# Jazz: A Child Pulled In Two Directions by Divorce



## millionrainbows (Jun 23, 2012)

It's still possible to retain the African elements which made it jazz in the first place, and blues must be considered as almost totally synonymous with that.

By post-1960, jazz had assimilated so many other characteristics that it was almost unrecognizable.

Note that Miles Davis is also a trumpet player; there may be a degree of competition there.

Perhaps what Marsalis laments is the post-be-bop discarding of harmonic complexity, as Miles Davis led the way to, playing melodically over "drones" or melodically only, like Ornette Coleman, who rarely used a pianist, as Sonny Rollins began to do. This non-chordal, harmonically static style of melodic playing, or more accurately, the lack of harmonic root-movement, is what I think Marsalis is objecting to.

Analyzing this "no chord" way of playing, the connection to African music, and other non-harmonic/melody only "world" musics is inescapable. Realistically, Marsalis may have a point here, since jazz, originating in America, became "jazz" only when the African elements (pentatonic scales, bent notes, division of beat into three) were combined with Western rudimentary harmonic progressions, beginning with the blues use of I7-IV7-V7, and progressing from there into "I Got Rhythm" type progressions, I-VI-ii-V-I and so on, using popular "standards" as harmonic templates for melodic/pentatonic overlays.

*One more time: Jazz became "jazz" when the African elements were combined with Western rudimentary harmonic progressions and played on Western instruments. *

So, yes, jazz has always had Western influences, but these became bigger and bigger, especially with the almost total removal of the African/blues melodic features, and removal of 3-division African rhythm, as Bossa Nova did, changing it to a evenly-divided 4/4 beat. If you take these African features away, it is no longer jazz, but a hybrid form.

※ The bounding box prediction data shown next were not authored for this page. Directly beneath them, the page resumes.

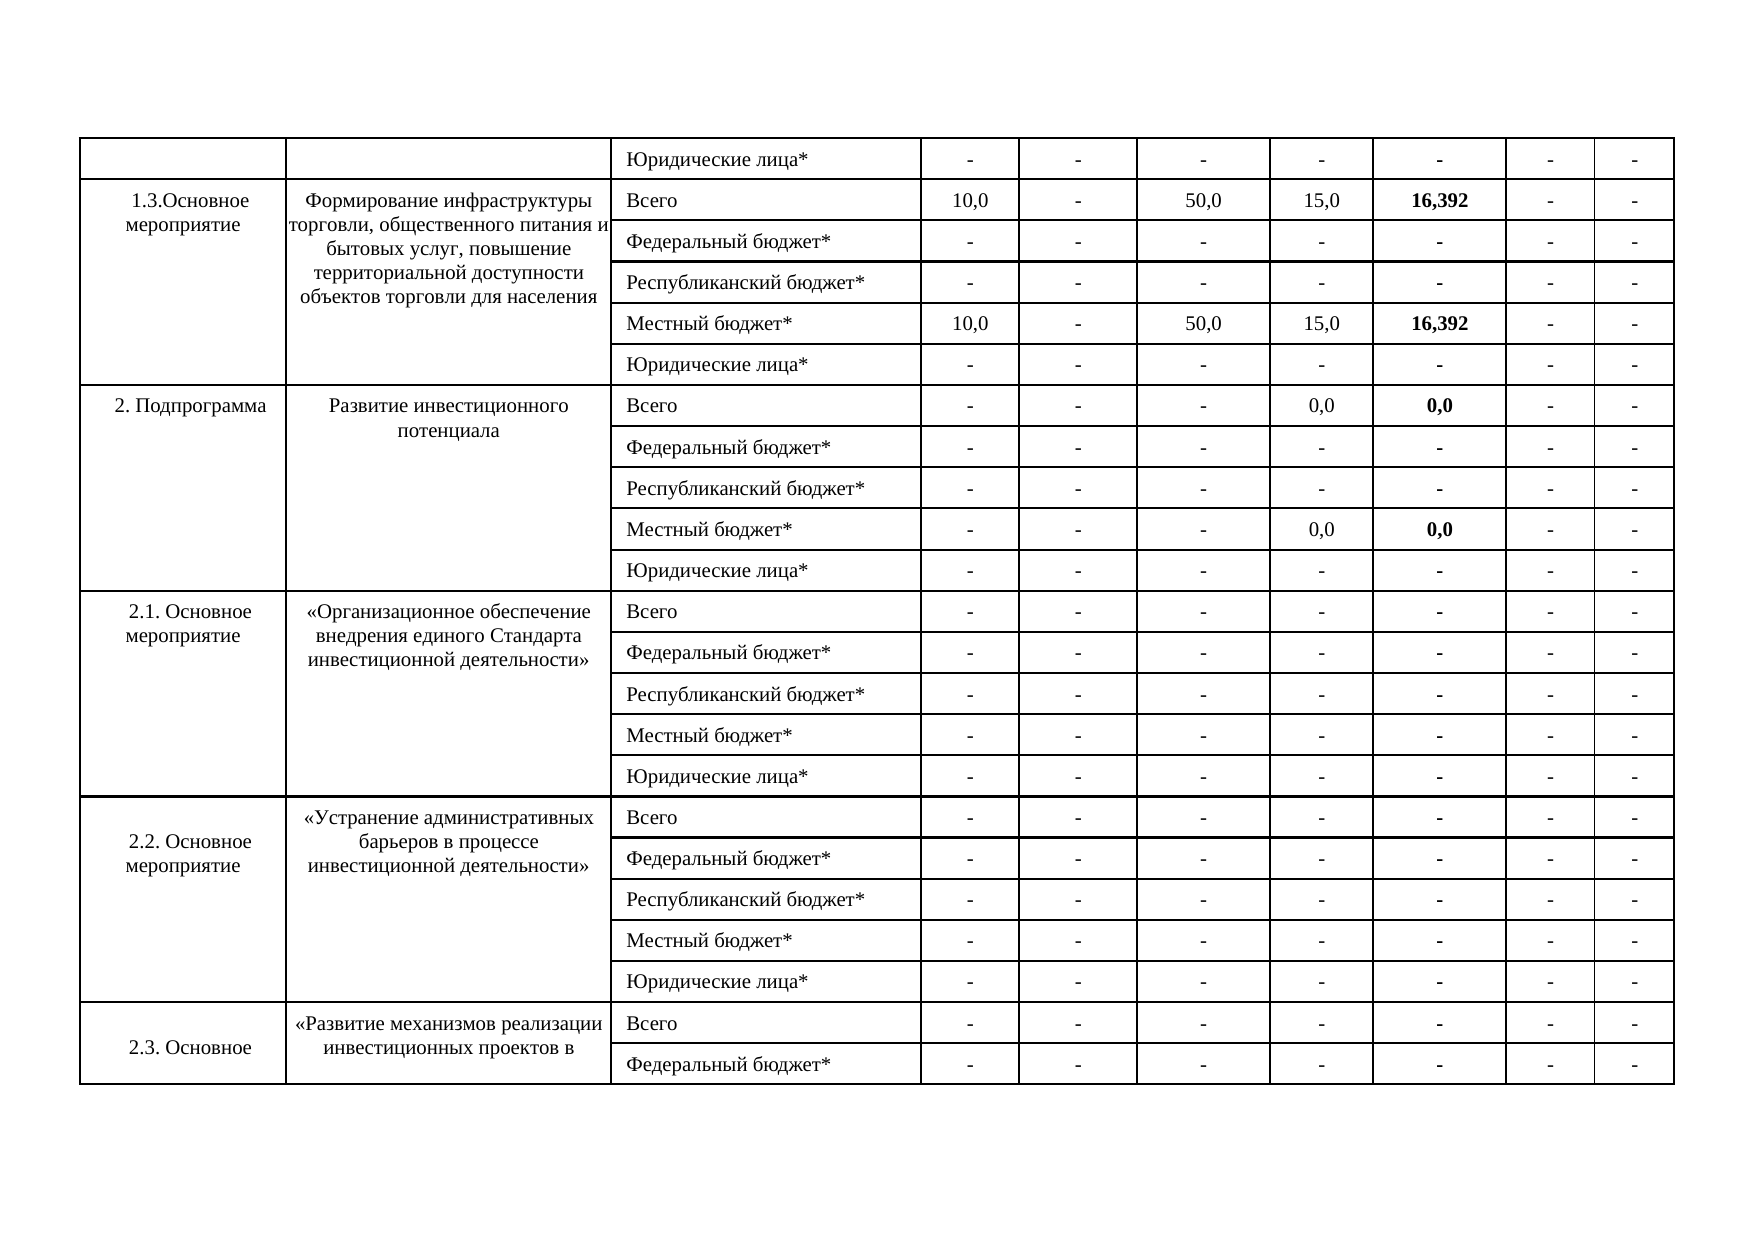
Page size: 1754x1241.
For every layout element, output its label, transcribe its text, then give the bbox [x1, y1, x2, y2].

table_cell - [1020, 139, 1136, 178]
table_cell - [1271, 139, 1372, 178]
table_cell Всего [612, 798, 920, 836]
table_cell Всего [612, 1003, 920, 1042]
table_cell 2.1. Основное мероприятие [81, 592, 285, 795]
table_cell - [1595, 798, 1673, 836]
table_cell - [1271, 345, 1372, 384]
table_cell - [922, 880, 1018, 919]
table_cell Юридические лица* [612, 962, 920, 1001]
table_cell - [1374, 756, 1505, 795]
table_cell - [1595, 263, 1673, 302]
table_cell - [1020, 674, 1136, 713]
table_cell - [1595, 633, 1673, 672]
table_cell «Развитие механизмов реализации инвестиционных проектов в приоритетных областях на территории муниципального образования «Хоринский район»» [287, 1003, 610, 1083]
table_cell Развитие инвестиционного потенциала [287, 386, 610, 589]
table_cell - [1020, 427, 1136, 466]
table_cell - [1271, 468, 1372, 507]
table_cell - [922, 509, 1018, 548]
table_cell - [1595, 345, 1673, 384]
table_cell Федеральный бюджет* [612, 839, 920, 878]
table_cell - [1507, 1003, 1594, 1042]
table_cell - [1138, 345, 1269, 384]
table_cell - [1374, 798, 1505, 836]
table_cell - [1374, 468, 1505, 507]
table_cell - [1595, 592, 1673, 631]
table_cell - [1595, 221, 1673, 260]
table_cell - [922, 427, 1018, 466]
table_cell - [1271, 592, 1372, 631]
table_cell - [1595, 1044, 1673, 1083]
table_cell Федеральный бюджет* [612, 427, 920, 466]
table_cell - [1020, 962, 1136, 1001]
table_cell - [1271, 221, 1372, 260]
table_cell 2.2. Основное мероприятие [81, 798, 285, 1001]
table_cell Республиканский бюджет* [612, 468, 920, 507]
table_cell - [1138, 551, 1269, 589]
table_cell - [1595, 921, 1673, 960]
table_cell - [1020, 592, 1136, 631]
table_cell - [1374, 633, 1505, 672]
table_cell - [1271, 263, 1372, 302]
table_cell - [922, 633, 1018, 672]
table_cell - [1595, 756, 1673, 795]
table_cell - [1138, 386, 1269, 425]
table_cell - [1595, 551, 1673, 589]
table_cell - [1507, 921, 1594, 960]
table_cell - [1271, 551, 1372, 589]
table_cell - [1595, 839, 1673, 878]
table_cell 0,0 [1271, 386, 1372, 425]
table_cell - [1595, 715, 1673, 754]
table_cell Федеральный бюджет* [612, 221, 920, 260]
table_cell - [1020, 468, 1136, 507]
table_cell - [1507, 962, 1594, 1001]
table_cell - [922, 798, 1018, 836]
table_cell - [1507, 427, 1594, 466]
table_cell - [1374, 551, 1505, 589]
table_cell Республиканский бюджет* [612, 880, 920, 919]
table_cell - [1271, 798, 1372, 836]
table_cell - [1507, 304, 1594, 343]
table_cell - [1271, 756, 1372, 795]
table_cell - [1138, 139, 1269, 178]
table_cell Формирование инфраструктуры торговли, общественного питания и бытовых услуг, повышение территориальной доступности объектов торговли для населения [287, 180, 610, 384]
table_cell - [922, 1044, 1018, 1083]
table_cell Местный бюджет* [612, 921, 920, 960]
table_cell - [922, 139, 1018, 178]
table_cell - [1020, 798, 1136, 836]
table_cell - [1138, 427, 1269, 466]
table_cell - [1020, 633, 1136, 672]
table_cell - [1374, 345, 1505, 384]
table_cell Федеральный бюджет* [612, 1044, 920, 1083]
table_cell - [1138, 962, 1269, 1001]
table_cell - [922, 839, 1018, 878]
table_cell «Организационное обеспечение внедрения единого Стандарта инвестиционной деятельности» [287, 592, 610, 795]
table_cell - [1507, 592, 1594, 631]
table_cell - [1020, 839, 1136, 878]
table_cell - [1595, 427, 1673, 466]
table_cell - [1374, 427, 1505, 466]
table_cell - [1374, 1003, 1505, 1042]
table_cell - [1374, 263, 1505, 302]
table_cell Всего [612, 592, 920, 631]
table_cell - [1507, 674, 1594, 713]
table_cell - [1374, 221, 1505, 260]
table_cell - [1020, 715, 1136, 754]
table_cell 50,0 [1138, 180, 1269, 219]
table_cell 1.3.Основное мероприятие [81, 180, 285, 384]
table_cell - [1020, 345, 1136, 384]
table_cell - [1138, 921, 1269, 960]
table_cell - [1507, 263, 1594, 302]
table_cell Юридические лица* [612, 551, 920, 589]
table_cell - [922, 715, 1018, 754]
table_cell 15,0 [1271, 180, 1372, 219]
table_cell Юридические лица* [612, 139, 920, 178]
table_cell - [1374, 962, 1505, 1001]
table_cell - [922, 592, 1018, 631]
table_cell Всего [612, 180, 920, 219]
table_cell - [922, 221, 1018, 260]
table_cell - [1020, 509, 1136, 548]
table_cell - [1374, 839, 1505, 878]
table_cell - [1595, 468, 1673, 507]
table_cell Местный бюджет* [612, 715, 920, 754]
table_cell - [1507, 468, 1594, 507]
table_cell - [1507, 715, 1594, 754]
table_cell 2. Подпрограмма [81, 386, 285, 589]
table_cell - [1271, 633, 1372, 672]
table_cell 2.3. Основное мероприятие [81, 1003, 285, 1083]
table_cell - [1507, 633, 1594, 672]
table_cell - [1020, 1044, 1136, 1083]
table_cell «Устранение административных барьеров в процессе инвестиционной деятельности» [287, 798, 610, 1001]
table_cell 15,0 [1271, 304, 1372, 343]
table_cell 50,0 [1138, 304, 1269, 343]
table_cell - [1374, 880, 1505, 919]
table_cell - [1374, 674, 1505, 713]
table_cell - [1374, 921, 1505, 960]
table_cell - [1507, 221, 1594, 260]
table_cell - [1138, 880, 1269, 919]
table_cell - [922, 756, 1018, 795]
table_cell - [1271, 880, 1372, 919]
table_cell - [1020, 921, 1136, 960]
table_cell Республиканский бюджет* [612, 674, 920, 713]
table_cell Местный бюджет* [612, 509, 920, 548]
table_cell - [1020, 880, 1136, 919]
table_cell - [1595, 139, 1673, 178]
table_cell - [1507, 139, 1594, 178]
table_cell - [1595, 962, 1673, 1001]
table_cell - [1595, 304, 1673, 343]
table_cell - [1507, 839, 1594, 878]
table_cell - [1020, 1003, 1136, 1042]
table_cell - [1374, 139, 1505, 178]
table_cell - [1138, 263, 1269, 302]
table_cell - [1020, 386, 1136, 425]
table_cell - [1271, 962, 1372, 1001]
table_cell - [1271, 921, 1372, 960]
table_cell Местный бюджет* [612, 304, 920, 343]
table_cell 0,0 [1374, 386, 1505, 425]
table_cell Всего [612, 386, 920, 425]
table_cell - [1020, 180, 1136, 219]
table_cell - [1271, 1044, 1372, 1083]
table_cell - [1020, 551, 1136, 589]
table_cell - [1271, 715, 1372, 754]
table_cell - [1020, 756, 1136, 795]
table_cell - [1507, 880, 1594, 919]
table_cell 0,0 [1374, 509, 1505, 548]
table_cell - [922, 1003, 1018, 1042]
table_cell 10,0 [922, 180, 1018, 219]
table_cell - [922, 468, 1018, 507]
table_cell - [1507, 509, 1594, 548]
table_cell - [922, 263, 1018, 302]
table_cell - [1595, 674, 1673, 713]
table_cell - [1138, 221, 1269, 260]
table_cell - [1138, 1044, 1269, 1083]
table_cell Республиканский бюджет* [612, 263, 920, 302]
table_cell 10,0 [922, 304, 1018, 343]
table_cell - [1507, 345, 1594, 384]
table_cell - [1138, 633, 1269, 672]
table_cell - [1507, 551, 1594, 589]
table_cell - [1138, 509, 1269, 548]
table_cell - [1138, 674, 1269, 713]
table_cell - [1595, 386, 1673, 425]
table_cell - [1138, 592, 1269, 631]
table_cell - [1595, 880, 1673, 919]
table_cell 16,392 [1374, 180, 1505, 219]
table_cell - [1595, 180, 1673, 219]
table_cell - [1374, 1044, 1505, 1083]
table_cell - [1507, 1044, 1594, 1083]
table_cell - [922, 674, 1018, 713]
table_cell Федеральный бюджет* [612, 633, 920, 672]
table_cell - [1271, 1003, 1372, 1042]
table_cell - [1138, 1003, 1269, 1042]
table_cell - [1507, 756, 1594, 795]
table_cell - [922, 551, 1018, 589]
table_cell - [1020, 221, 1136, 260]
table_cell - [922, 386, 1018, 425]
table_cell 16,392 [1374, 304, 1505, 343]
table_cell - [1374, 592, 1505, 631]
table_cell 0,0 [1271, 509, 1372, 548]
table_cell Юридические лица* [612, 756, 920, 795]
table_cell - [922, 345, 1018, 384]
table_cell - [1138, 715, 1269, 754]
table_cell - [1507, 386, 1594, 425]
table_cell - [1271, 427, 1372, 466]
table_cell - [1507, 798, 1594, 836]
table_cell - [1595, 509, 1673, 548]
table_cell - [1507, 180, 1594, 219]
table_cell Юридические лица* [612, 345, 920, 384]
table_cell - [1271, 674, 1372, 713]
table_cell - [1271, 839, 1372, 878]
table_cell - [1595, 1003, 1673, 1042]
table_cell - [922, 921, 1018, 960]
table_cell - [1138, 839, 1269, 878]
table_cell - [1138, 798, 1269, 836]
table_cell - [1138, 756, 1269, 795]
table_cell - [1374, 715, 1505, 754]
table_cell - [1138, 468, 1269, 507]
table_cell - [1020, 304, 1136, 343]
table_cell - [1020, 263, 1136, 302]
table_cell - [922, 962, 1018, 1001]
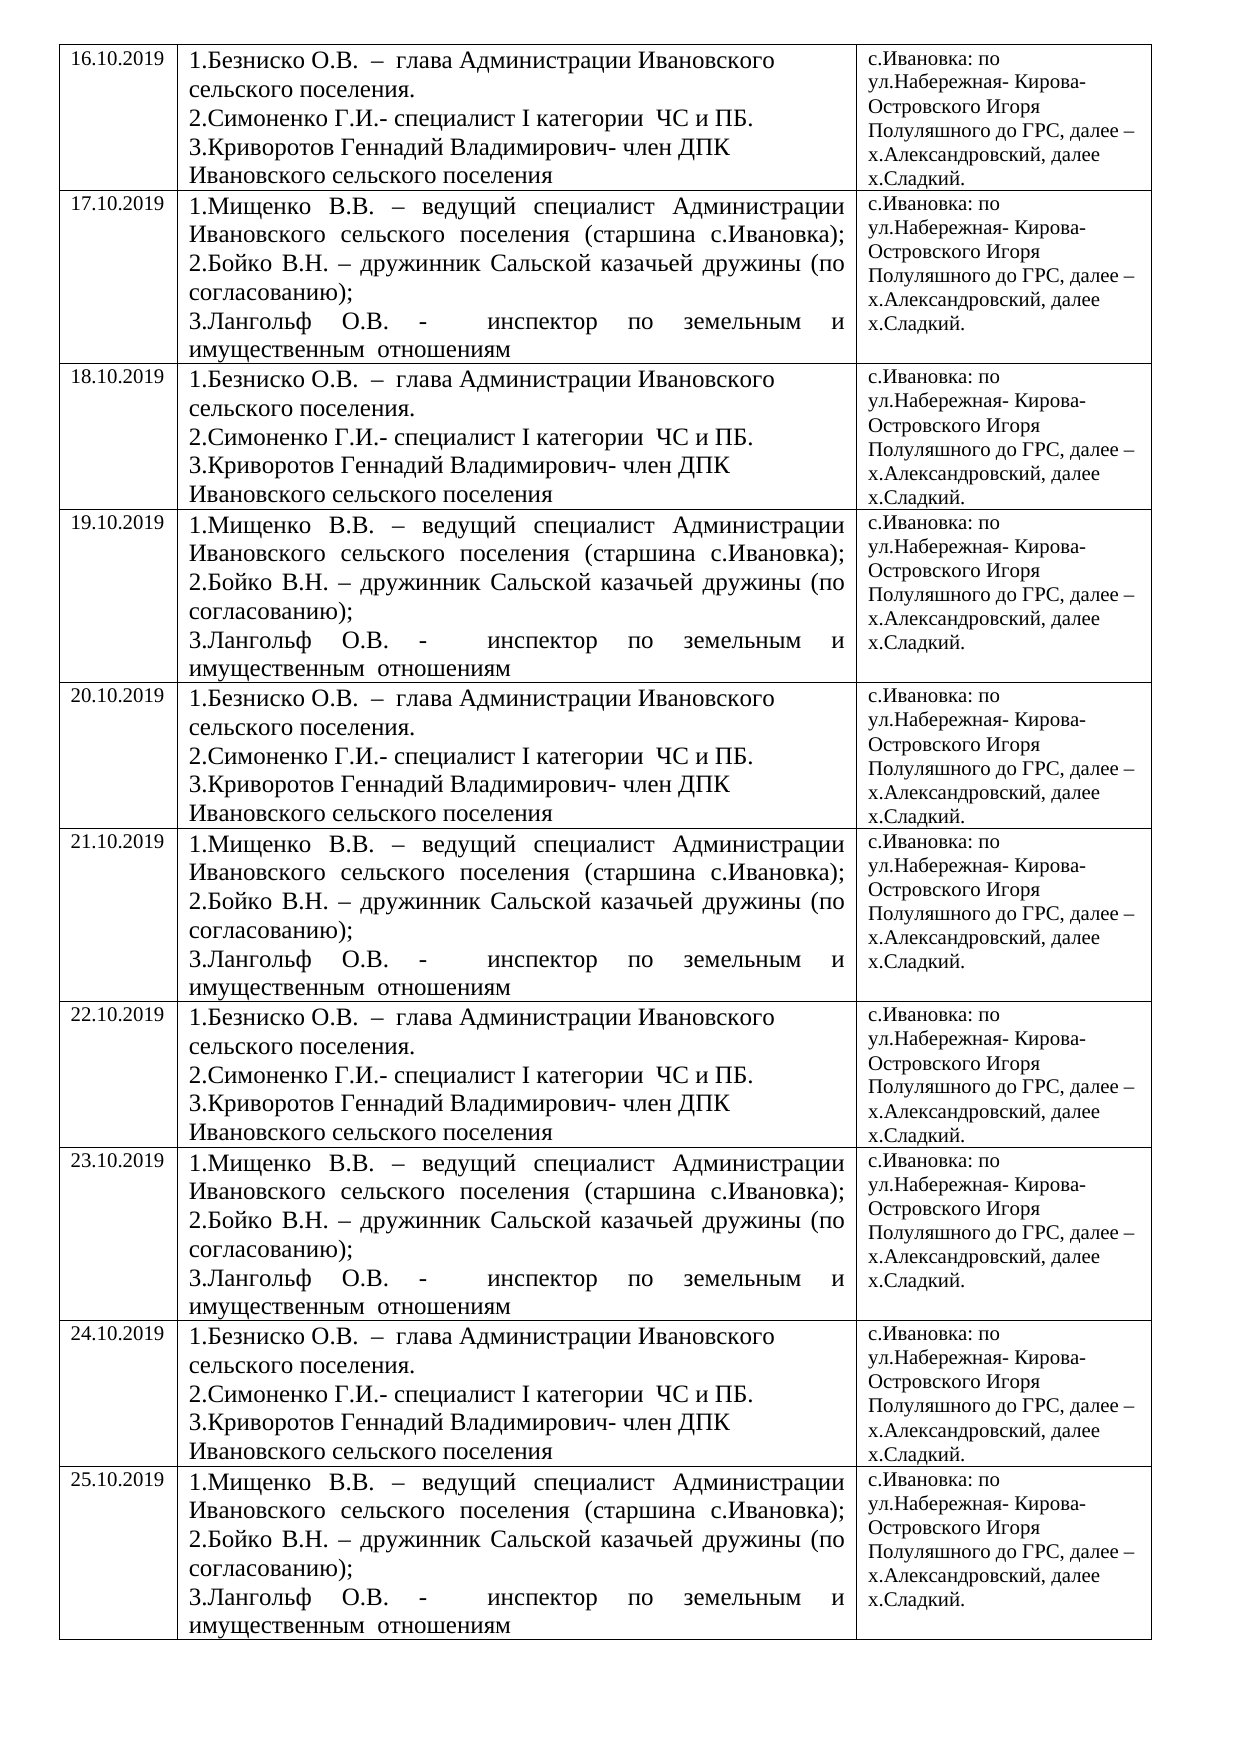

For the "pro-assimilation" argument, I counter by saying: The African elements of jazz were just as essential as the Western rudimentary harmonic progressions.

But for the "new jazz" revolutionaries, the Western rudimentary harmonic progressions of jazz had been increasingly emphasized, while the African elements had been slowly removed.
These harmonic progressions are what modern players like Miles Davis and others removed, in order to take jazz back to the more "black," more African elements.

So why did they do this, and why would Wynton Marsalis disagree? Because, removing the chord progression made jazz sound more like actual African music, which was melodic only, using no chords, like many non-harmonic "world" musics.

Was this fair? Admittedly, it took jazz in the opposite direction of Western harmony, transforming it into an even more "Africanized" form. A form of "cultural revenge" on America, perhaps, on the part of black jazz players?

And Marsalis is a "newer" generation of black man, more assimilated, less angry, more successful, unlike the angry Black Panther "hippie" afo-haired radicals of the 1960s.

Race aside, Marsalis is also the product of the "post-modern" era, in which we become aware of "histories" which did not really exist as commodities or "discrete objects" which could be used in various ways; to meld and cross-breed with other discrete histories, or to adopt wholesale as an artist direction, such as "roots music" movements for blues (The Fabulous Thunderbirds) or bluegrass (Brother Where Art Thou), or, Marsalis himself and his "Jazz at Lincoln Center" series. In this case, Marsalis is a "roots" traditionalist who has adhered to a strict historical model of jazz, as a fusion of African and Western elements, but still strictly American.

Also, Louis Armstrong the Man plays a factor in this; his unflagging good nature, his feeling that he did truly belong to America, the love audiences had for him, and, generally, that he was coming from a place of love, rather than anger or hate. Malcolm X also gravitated to a more "loving" position and tried to start a less hateful form of Islamic religion.

But in this sense, are Malcolm X and Miles Davis seeing themselves as more "world citizens?" Is this their motivation? And does this validate Davis' transforming of jazz into a more African, more "world," less American form? Perhaps this is just as valid as Marsalis' more conservative view. The "world" view, however, takes jazz away from America, away from the slavery and poverty from which it was created.

In this sense, "jazz" was just as "artificially created" as anything else; a "fusion" hybrid music from the beginning, created from the results of dislocation, aggression, and a people literally ripped from its cultural roots. Is it any wonder?

I guess Ken Burns is strictly an American historian, after all, so it makes good historical sense that his PBS documentary series took the form it did, and avoided these types of controversies. Perhaps "History" did end by the pst-1960s. "It's the End of the World As We Know It," as REM sang.


----------



## Kieran (Aug 24, 2010)

That's very interesting. One thing (among many) made me pause:

"If you take these African features away, it is no longer jazz, but a hybrid form."

Can a white man play jazz, then? Or is it only authentic jazz when it retains that whiff of its African/American origins? What about all these Nordic jazz guys, Jan Gabarek and the likes?

"One more time: Jazz became "jazz" when the African elements were combined with Western rudimentary harmonic progressions and played on Western instruments. "

Absolutely.


----------



## millionrainbows (Jun 23, 2012)

Yes, anybody can play jazz, but seeing it morph into different forms might have been too much for Miles Davis to bear. There are black jazz musicians who insist that "white people can't swing." The Jazz Messengers, fronted by drummer Art Blakey, were a conscious attempt to take jazz back. He went to Africa, converted to Islam...


----------